The Big 10 Network kicks off on Thursday, but no major cable operator is carrying it.
Comcast, the largest cable op, reaching 24.1 million subscribers, put out a press release Tuesday boasting about the fact that, even without the Big 10 Network, it will transmit 150 college-football games, including some of the best Big 10 matchups through ABC and ESPN, which get first choice of the most crucial games each week.
The reason for the impasse: Cable ops within hotbed Big 10 states like Michigan, Ohio, Pennsylvania, Indiana and Illinois say that the network’s demands are too onerous. The Big 10 insists on being placed on expanded basic with all of the other major cable networks, at a stiff monthly license fee of $1.10 a subscriber.
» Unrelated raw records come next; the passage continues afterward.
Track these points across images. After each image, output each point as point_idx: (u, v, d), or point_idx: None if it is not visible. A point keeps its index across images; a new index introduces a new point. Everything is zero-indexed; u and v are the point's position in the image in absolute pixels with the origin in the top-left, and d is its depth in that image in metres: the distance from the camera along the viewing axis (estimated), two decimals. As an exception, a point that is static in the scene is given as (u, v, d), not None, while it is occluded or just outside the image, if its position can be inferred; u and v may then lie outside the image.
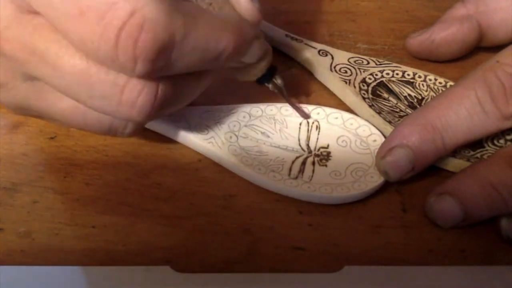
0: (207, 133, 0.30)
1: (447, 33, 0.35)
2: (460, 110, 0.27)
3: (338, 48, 0.36)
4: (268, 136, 0.30)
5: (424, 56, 0.36)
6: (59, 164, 0.30)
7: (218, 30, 0.23)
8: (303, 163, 0.29)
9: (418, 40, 0.36)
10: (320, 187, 0.28)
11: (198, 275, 0.25)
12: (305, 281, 0.25)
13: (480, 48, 0.36)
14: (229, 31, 0.24)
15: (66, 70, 0.22)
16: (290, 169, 0.29)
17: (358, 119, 0.31)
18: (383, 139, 0.30)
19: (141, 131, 0.28)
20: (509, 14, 0.34)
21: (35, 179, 0.29)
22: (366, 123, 0.31)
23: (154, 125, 0.30)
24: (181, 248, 0.26)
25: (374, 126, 0.31)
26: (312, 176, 0.29)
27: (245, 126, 0.31)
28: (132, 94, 0.23)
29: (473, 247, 0.26)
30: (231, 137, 0.30)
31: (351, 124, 0.31)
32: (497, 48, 0.31)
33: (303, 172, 0.29)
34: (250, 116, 0.31)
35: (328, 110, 0.32)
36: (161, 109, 0.24)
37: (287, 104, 0.31)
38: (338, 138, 0.31)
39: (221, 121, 0.31)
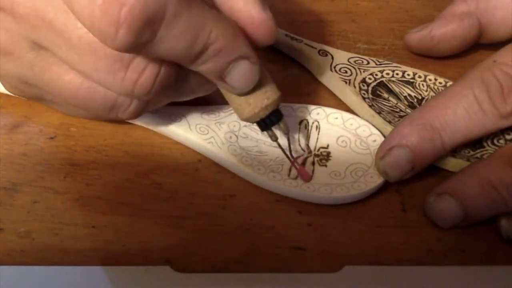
0: (207, 133, 0.30)
1: (447, 29, 0.35)
2: (459, 109, 0.27)
3: (338, 48, 0.36)
4: (268, 136, 0.30)
5: (424, 52, 0.36)
6: (59, 164, 0.30)
7: (211, 22, 0.23)
8: (303, 163, 0.29)
9: (417, 36, 0.36)
10: (320, 187, 0.28)
11: (198, 275, 0.25)
12: (305, 281, 0.25)
13: (480, 46, 0.36)
14: (220, 29, 0.23)
15: (73, 41, 0.22)
16: (290, 169, 0.29)
17: (358, 119, 0.31)
18: (383, 139, 0.30)
19: (141, 117, 0.28)
20: (510, 11, 0.34)
21: (35, 179, 0.29)
22: (366, 123, 0.31)
23: (154, 124, 0.30)
24: (181, 248, 0.26)
25: (374, 126, 0.31)
26: (312, 175, 0.29)
27: (245, 126, 0.31)
28: (137, 70, 0.23)
29: (473, 247, 0.26)
30: (231, 137, 0.30)
31: (351, 124, 0.31)
32: (497, 45, 0.31)
33: None
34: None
35: (328, 110, 0.32)
36: (161, 89, 0.24)
37: (287, 104, 0.31)
38: (338, 138, 0.31)
39: (221, 121, 0.31)
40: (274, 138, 0.28)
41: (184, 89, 0.27)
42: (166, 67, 0.24)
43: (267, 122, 0.27)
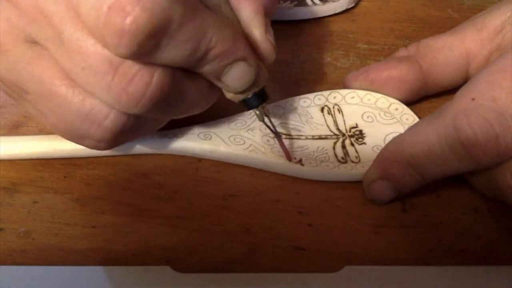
0: (244, 143, 0.30)
1: (382, 70, 0.32)
2: (432, 156, 0.26)
3: (338, 48, 0.36)
4: (300, 130, 0.31)
5: None
6: (59, 164, 0.30)
7: (212, 29, 0.23)
8: (343, 146, 0.30)
9: (353, 75, 0.33)
10: (371, 164, 0.28)
11: (198, 275, 0.25)
12: (305, 281, 0.25)
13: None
14: (221, 34, 0.23)
15: (66, 37, 0.22)
16: (336, 156, 0.29)
17: (373, 93, 0.32)
18: (404, 106, 0.31)
19: (112, 147, 0.26)
20: (454, 51, 0.31)
21: (35, 179, 0.29)
22: (381, 95, 0.32)
23: (185, 148, 0.30)
24: (181, 248, 0.26)
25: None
26: (358, 156, 0.29)
27: (275, 126, 0.31)
28: (125, 76, 0.22)
29: (473, 247, 0.26)
30: (268, 140, 0.30)
31: (369, 99, 0.32)
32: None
33: (348, 154, 0.29)
34: (275, 116, 0.31)
35: (343, 91, 0.32)
36: (153, 102, 0.23)
37: (306, 96, 0.32)
38: (363, 115, 0.31)
39: (250, 127, 0.30)
40: (261, 118, 0.28)
41: (179, 103, 0.25)
42: (158, 77, 0.23)
43: (251, 102, 0.27)
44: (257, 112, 0.28)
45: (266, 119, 0.28)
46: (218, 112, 0.30)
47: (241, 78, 0.25)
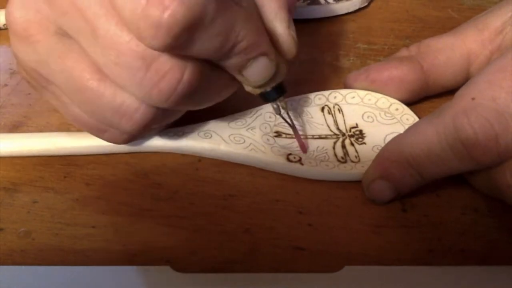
0: (244, 142, 0.30)
1: (383, 70, 0.32)
2: (432, 155, 0.26)
3: (338, 48, 0.36)
4: (300, 130, 0.31)
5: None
6: (59, 164, 0.30)
7: (240, 23, 0.23)
8: (343, 146, 0.30)
9: (353, 75, 0.33)
10: (370, 163, 0.28)
11: (198, 275, 0.25)
12: (305, 281, 0.25)
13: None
14: (248, 29, 0.23)
15: (100, 32, 0.22)
16: (336, 155, 0.29)
17: (373, 93, 0.32)
18: (404, 106, 0.31)
19: (140, 136, 0.27)
20: (455, 51, 0.31)
21: (35, 179, 0.29)
22: (382, 95, 0.32)
23: (185, 147, 0.30)
24: (181, 248, 0.26)
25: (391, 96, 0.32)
26: (358, 156, 0.29)
27: (275, 125, 0.31)
28: (158, 72, 0.23)
29: (473, 247, 0.26)
30: (268, 139, 0.30)
31: (369, 99, 0.32)
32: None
33: (348, 154, 0.30)
34: (275, 115, 0.31)
35: (343, 91, 0.32)
36: (182, 97, 0.24)
37: (304, 96, 0.32)
38: (363, 115, 0.31)
39: (251, 126, 0.30)
40: (278, 111, 0.29)
41: (203, 95, 0.26)
42: (189, 74, 0.23)
43: (270, 95, 0.27)
44: (275, 106, 0.28)
45: (283, 112, 0.29)
46: (218, 111, 0.30)
47: (262, 72, 0.25)
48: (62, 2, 0.23)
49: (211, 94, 0.26)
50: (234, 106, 0.28)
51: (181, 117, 0.28)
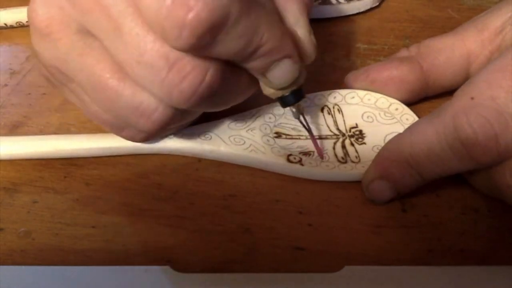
0: (244, 143, 0.30)
1: (383, 70, 0.32)
2: (431, 155, 0.26)
3: (338, 48, 0.36)
4: (300, 130, 0.31)
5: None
6: (59, 164, 0.30)
7: (264, 26, 0.23)
8: (343, 146, 0.30)
9: (353, 75, 0.33)
10: (370, 163, 0.28)
11: (198, 275, 0.25)
12: (305, 281, 0.25)
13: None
14: (271, 32, 0.23)
15: (124, 30, 0.22)
16: (336, 155, 0.29)
17: (373, 93, 0.32)
18: (404, 106, 0.31)
19: (157, 135, 0.27)
20: (455, 52, 0.31)
21: (35, 179, 0.29)
22: (381, 95, 0.32)
23: (185, 148, 0.30)
24: (181, 248, 0.26)
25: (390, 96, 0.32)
26: (358, 156, 0.29)
27: (275, 126, 0.31)
28: (180, 73, 0.23)
29: (473, 247, 0.26)
30: (268, 140, 0.30)
31: (369, 99, 0.32)
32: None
33: (348, 154, 0.30)
34: (275, 116, 0.31)
35: (342, 91, 0.32)
36: (202, 99, 0.24)
37: (306, 96, 0.32)
38: (363, 115, 0.31)
39: (251, 127, 0.30)
40: (296, 115, 0.29)
41: (223, 97, 0.26)
42: (211, 76, 0.23)
43: (289, 99, 0.27)
44: (294, 110, 0.28)
45: (301, 117, 0.29)
46: (218, 112, 0.30)
47: (285, 75, 0.25)
48: (85, 0, 0.23)
49: (230, 96, 0.26)
50: (233, 107, 0.28)
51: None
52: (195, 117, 0.28)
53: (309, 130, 0.29)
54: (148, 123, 0.25)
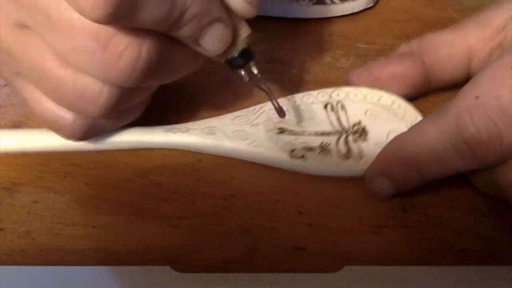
0: (247, 138, 0.30)
1: (385, 66, 0.32)
2: (434, 155, 0.25)
3: (338, 48, 0.36)
4: (303, 126, 0.31)
5: None
6: (59, 164, 0.30)
7: None
8: (346, 142, 0.30)
9: (356, 72, 0.33)
10: (373, 161, 0.28)
11: (198, 275, 0.25)
12: (305, 281, 0.25)
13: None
14: None
15: (54, 18, 0.22)
16: (339, 152, 0.30)
17: (375, 91, 0.32)
18: (407, 104, 0.31)
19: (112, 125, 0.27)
20: (456, 48, 0.31)
21: (35, 179, 0.29)
22: (385, 93, 0.32)
23: (190, 143, 0.30)
24: (181, 248, 0.26)
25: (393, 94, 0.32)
26: (360, 152, 0.29)
27: (278, 122, 0.31)
28: (114, 52, 0.23)
29: (473, 247, 0.26)
30: (271, 136, 0.30)
31: (372, 97, 0.32)
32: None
33: (351, 151, 0.30)
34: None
35: (345, 89, 0.32)
36: (143, 75, 0.23)
37: (307, 93, 0.32)
38: (366, 112, 0.31)
39: (254, 122, 0.31)
40: (246, 79, 0.27)
41: (167, 69, 0.26)
42: (147, 51, 0.23)
43: (235, 62, 0.27)
44: (242, 73, 0.27)
45: (256, 79, 0.28)
46: (222, 108, 0.30)
47: (219, 40, 0.25)
48: None
49: (175, 67, 0.26)
50: (237, 103, 0.28)
51: (184, 113, 0.28)
52: (149, 93, 0.28)
53: (268, 91, 0.28)
54: (96, 106, 0.25)
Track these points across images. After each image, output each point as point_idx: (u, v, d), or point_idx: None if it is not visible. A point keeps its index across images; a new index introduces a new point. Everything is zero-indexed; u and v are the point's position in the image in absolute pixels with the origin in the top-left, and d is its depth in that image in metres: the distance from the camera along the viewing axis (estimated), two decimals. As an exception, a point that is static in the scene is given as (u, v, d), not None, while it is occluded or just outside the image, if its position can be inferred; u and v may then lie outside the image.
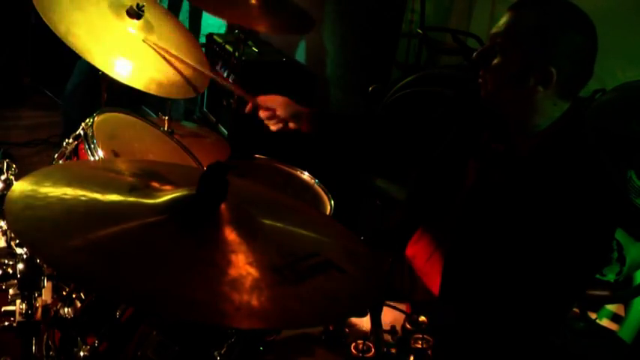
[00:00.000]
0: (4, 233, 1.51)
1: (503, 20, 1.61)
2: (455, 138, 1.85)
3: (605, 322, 2.51)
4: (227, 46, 3.73)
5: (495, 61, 1.60)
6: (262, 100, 2.05)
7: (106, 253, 1.09)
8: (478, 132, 1.79)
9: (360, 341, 1.40)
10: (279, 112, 2.03)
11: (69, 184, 1.25)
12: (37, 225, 1.11)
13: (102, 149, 1.83)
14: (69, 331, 1.37)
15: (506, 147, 1.69)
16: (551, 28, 1.54)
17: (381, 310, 1.42)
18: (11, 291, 1.41)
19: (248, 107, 2.07)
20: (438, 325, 1.57)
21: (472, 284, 1.70)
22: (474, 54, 1.66)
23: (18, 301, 1.38)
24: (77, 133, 1.90)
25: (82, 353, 1.32)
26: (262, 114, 2.05)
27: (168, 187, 1.31)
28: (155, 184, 1.32)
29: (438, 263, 1.84)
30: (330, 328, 1.49)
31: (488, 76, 1.63)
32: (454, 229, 1.78)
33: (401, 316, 1.54)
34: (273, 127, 2.07)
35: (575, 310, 2.32)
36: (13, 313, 1.38)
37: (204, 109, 4.11)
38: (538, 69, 1.55)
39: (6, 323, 1.39)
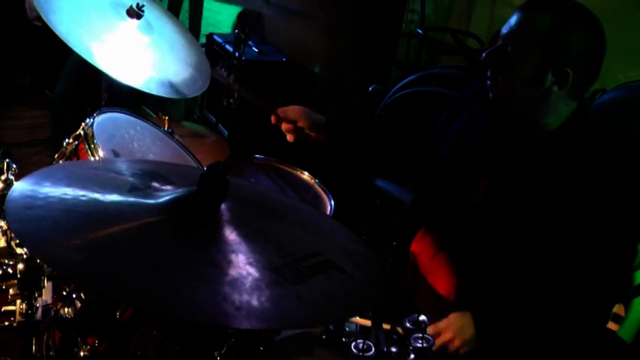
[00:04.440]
0: (4, 233, 1.51)
1: (515, 20, 1.60)
2: (460, 140, 1.85)
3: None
4: (227, 46, 3.72)
5: (509, 62, 1.60)
6: (282, 112, 2.03)
7: (106, 253, 1.09)
8: (484, 134, 1.79)
9: (360, 341, 1.39)
10: (301, 124, 2.00)
11: (69, 184, 1.25)
12: (37, 225, 1.11)
13: (102, 149, 1.83)
14: (69, 331, 1.37)
15: (519, 147, 1.70)
16: (566, 29, 1.56)
17: (381, 310, 1.43)
18: (11, 291, 1.41)
19: (273, 119, 2.04)
20: None
21: (491, 285, 1.73)
22: (484, 54, 1.65)
23: (18, 301, 1.39)
24: (77, 133, 1.90)
25: (82, 353, 1.32)
26: (284, 127, 2.03)
27: (168, 187, 1.31)
28: (155, 184, 1.32)
29: (444, 262, 1.84)
30: (330, 327, 1.49)
31: (501, 76, 1.63)
32: (468, 230, 1.78)
33: None
34: (290, 138, 2.05)
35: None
36: (13, 313, 1.38)
37: (205, 109, 4.10)
38: (555, 70, 1.57)
39: (6, 323, 1.39)
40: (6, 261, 1.46)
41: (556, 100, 1.62)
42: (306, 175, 2.43)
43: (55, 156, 1.96)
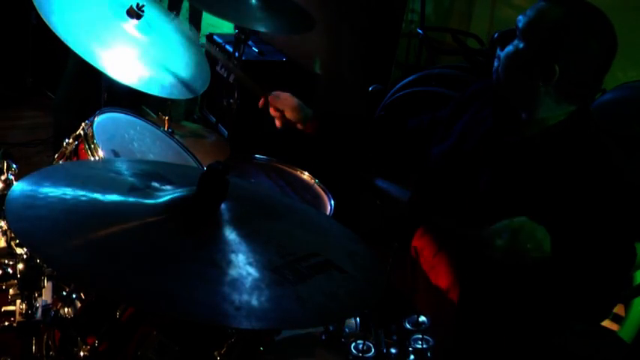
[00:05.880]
0: (4, 233, 1.51)
1: (533, 7, 1.63)
2: (463, 136, 1.86)
3: (605, 322, 2.50)
4: (227, 46, 3.72)
5: (511, 46, 1.64)
6: (273, 100, 2.07)
7: (106, 253, 1.09)
8: (489, 128, 1.79)
9: (360, 341, 1.39)
10: (288, 115, 2.05)
11: (69, 184, 1.25)
12: (37, 225, 1.11)
13: (102, 149, 1.83)
14: (69, 331, 1.37)
15: (521, 140, 1.71)
16: (570, 29, 1.56)
17: (381, 310, 1.42)
18: (11, 291, 1.41)
19: (260, 103, 2.09)
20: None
21: (495, 281, 1.72)
22: (497, 33, 1.69)
23: (18, 301, 1.39)
24: (77, 133, 1.90)
25: (82, 353, 1.32)
26: (272, 112, 2.08)
27: (168, 187, 1.31)
28: (155, 184, 1.32)
29: (446, 258, 1.85)
30: (330, 328, 1.49)
31: (503, 57, 1.67)
32: (471, 223, 1.78)
33: None
34: (277, 124, 2.09)
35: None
36: (13, 313, 1.39)
37: (204, 109, 4.10)
38: (543, 63, 1.58)
39: (6, 323, 1.39)
40: (6, 261, 1.46)
41: (544, 96, 1.62)
42: (306, 175, 2.43)
43: (55, 156, 1.96)
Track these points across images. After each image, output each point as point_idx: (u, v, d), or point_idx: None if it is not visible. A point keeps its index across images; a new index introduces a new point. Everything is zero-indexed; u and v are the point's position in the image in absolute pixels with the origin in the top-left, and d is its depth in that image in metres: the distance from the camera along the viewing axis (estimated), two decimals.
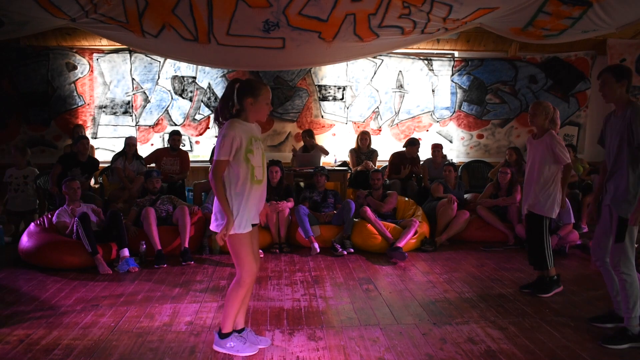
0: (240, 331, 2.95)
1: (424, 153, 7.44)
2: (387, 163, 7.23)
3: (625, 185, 2.96)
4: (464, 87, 8.13)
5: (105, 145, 7.58)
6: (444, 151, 7.30)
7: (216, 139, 2.72)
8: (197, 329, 3.24)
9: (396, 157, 7.12)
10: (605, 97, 3.09)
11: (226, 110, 2.74)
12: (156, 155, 7.00)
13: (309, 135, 7.26)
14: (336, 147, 7.80)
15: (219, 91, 7.72)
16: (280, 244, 5.42)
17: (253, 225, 2.77)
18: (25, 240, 4.85)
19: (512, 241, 5.61)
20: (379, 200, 5.83)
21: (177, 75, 7.67)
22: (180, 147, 7.10)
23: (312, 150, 7.12)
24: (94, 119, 7.56)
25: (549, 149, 3.73)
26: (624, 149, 2.97)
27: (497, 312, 3.55)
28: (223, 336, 2.87)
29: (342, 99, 7.96)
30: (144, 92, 7.65)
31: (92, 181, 6.86)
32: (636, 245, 4.96)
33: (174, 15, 5.49)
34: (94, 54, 7.48)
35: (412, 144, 7.00)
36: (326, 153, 7.24)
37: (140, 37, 5.80)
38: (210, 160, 6.70)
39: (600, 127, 3.30)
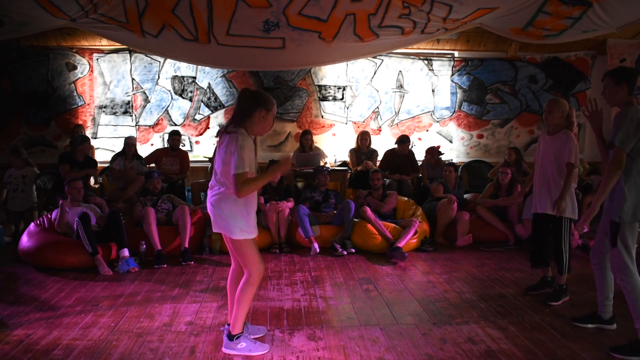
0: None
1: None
2: None
3: (612, 189, 2.95)
4: (464, 87, 8.13)
5: (105, 145, 7.59)
6: (444, 152, 7.31)
7: (226, 148, 2.68)
8: (197, 329, 3.24)
9: (389, 154, 7.17)
10: (608, 101, 3.08)
11: (239, 118, 2.75)
12: (156, 155, 6.99)
13: (307, 135, 7.22)
14: (336, 147, 7.80)
15: (219, 91, 7.72)
16: (280, 244, 5.42)
17: None
18: (25, 240, 4.85)
19: (512, 241, 5.61)
20: (379, 200, 5.83)
21: (177, 75, 7.68)
22: (180, 147, 7.10)
23: (311, 151, 7.11)
24: (94, 119, 7.56)
25: (564, 146, 3.62)
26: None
27: (497, 312, 3.55)
28: (233, 337, 2.88)
29: (342, 99, 7.96)
30: (144, 92, 7.65)
31: (92, 181, 6.86)
32: (636, 245, 4.97)
33: (174, 15, 5.49)
34: (94, 54, 7.48)
35: (402, 141, 7.06)
36: (324, 156, 7.24)
37: (140, 37, 5.80)
38: (211, 161, 6.70)
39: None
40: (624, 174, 2.92)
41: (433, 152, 7.07)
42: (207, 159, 7.39)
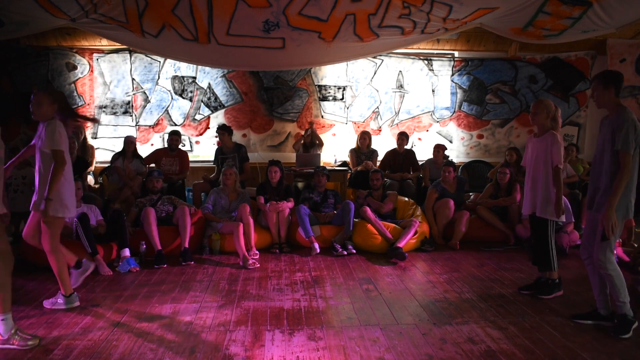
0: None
1: (426, 153, 7.45)
2: None
3: (605, 189, 3.09)
4: (464, 87, 8.13)
5: (105, 145, 7.58)
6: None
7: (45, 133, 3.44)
8: (197, 329, 3.24)
9: (389, 154, 7.19)
10: (596, 103, 3.27)
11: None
12: (156, 155, 6.98)
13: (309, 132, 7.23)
14: (336, 147, 7.80)
15: (219, 91, 7.72)
16: (280, 244, 5.41)
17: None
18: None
19: (512, 241, 5.61)
20: (379, 200, 5.83)
21: (177, 75, 7.67)
22: (180, 147, 7.09)
23: (312, 148, 7.11)
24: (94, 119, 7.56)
25: (550, 147, 3.72)
26: (607, 152, 3.12)
27: (497, 312, 3.55)
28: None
29: (342, 99, 7.96)
30: (144, 92, 7.64)
31: (92, 181, 6.86)
32: (636, 245, 4.99)
33: (174, 15, 5.49)
34: (94, 54, 7.48)
35: (400, 136, 7.15)
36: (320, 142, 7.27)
37: (140, 37, 5.80)
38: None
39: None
40: (611, 174, 3.07)
41: (440, 148, 7.08)
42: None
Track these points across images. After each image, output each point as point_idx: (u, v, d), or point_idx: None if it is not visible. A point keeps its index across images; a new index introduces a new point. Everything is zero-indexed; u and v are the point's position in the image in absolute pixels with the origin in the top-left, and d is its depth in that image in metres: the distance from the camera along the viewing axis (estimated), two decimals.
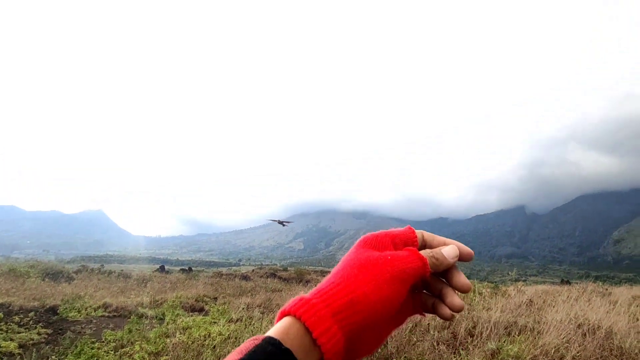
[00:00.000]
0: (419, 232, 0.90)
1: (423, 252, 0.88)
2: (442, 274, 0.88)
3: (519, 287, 8.91)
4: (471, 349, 4.48)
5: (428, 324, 5.14)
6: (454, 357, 4.31)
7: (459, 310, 0.86)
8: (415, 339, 4.55)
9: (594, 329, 4.90)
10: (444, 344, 4.66)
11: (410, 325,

The cable ops want to relegate Big 10 to a sports tier, which cost subscribers an extra fee. Very few subscribers pony up for these sports tiers.
Rich Greenfield, an analyst with Pali Research, said that the cable ops may be able to resist fan pressure and tough it out through November because the Big 10, like the NFL, schedules football games only once a week.
But when the Big 10 college basketball season begins in November, Greenfield said the pressure gets ramped up because multiple games each week are the norm. For example, the Big 10 Network will have exclusive coverage of 23 Iowa basketball games, 20 for Wisconsin and as many as 13 each for Michigan and Ohio State.
DirecTV, the only major distributor with a deal to carry the Big 10, plans to engineer an elaborate marketing campaign to get cable customers who love Big 10 sports to cancel cable and sign up for DirecTV to get the excusive games.
A significant loss of subscribers to DirecTV could drive some of the major cable ops to go back into negotiation and end up doing a deal for the network.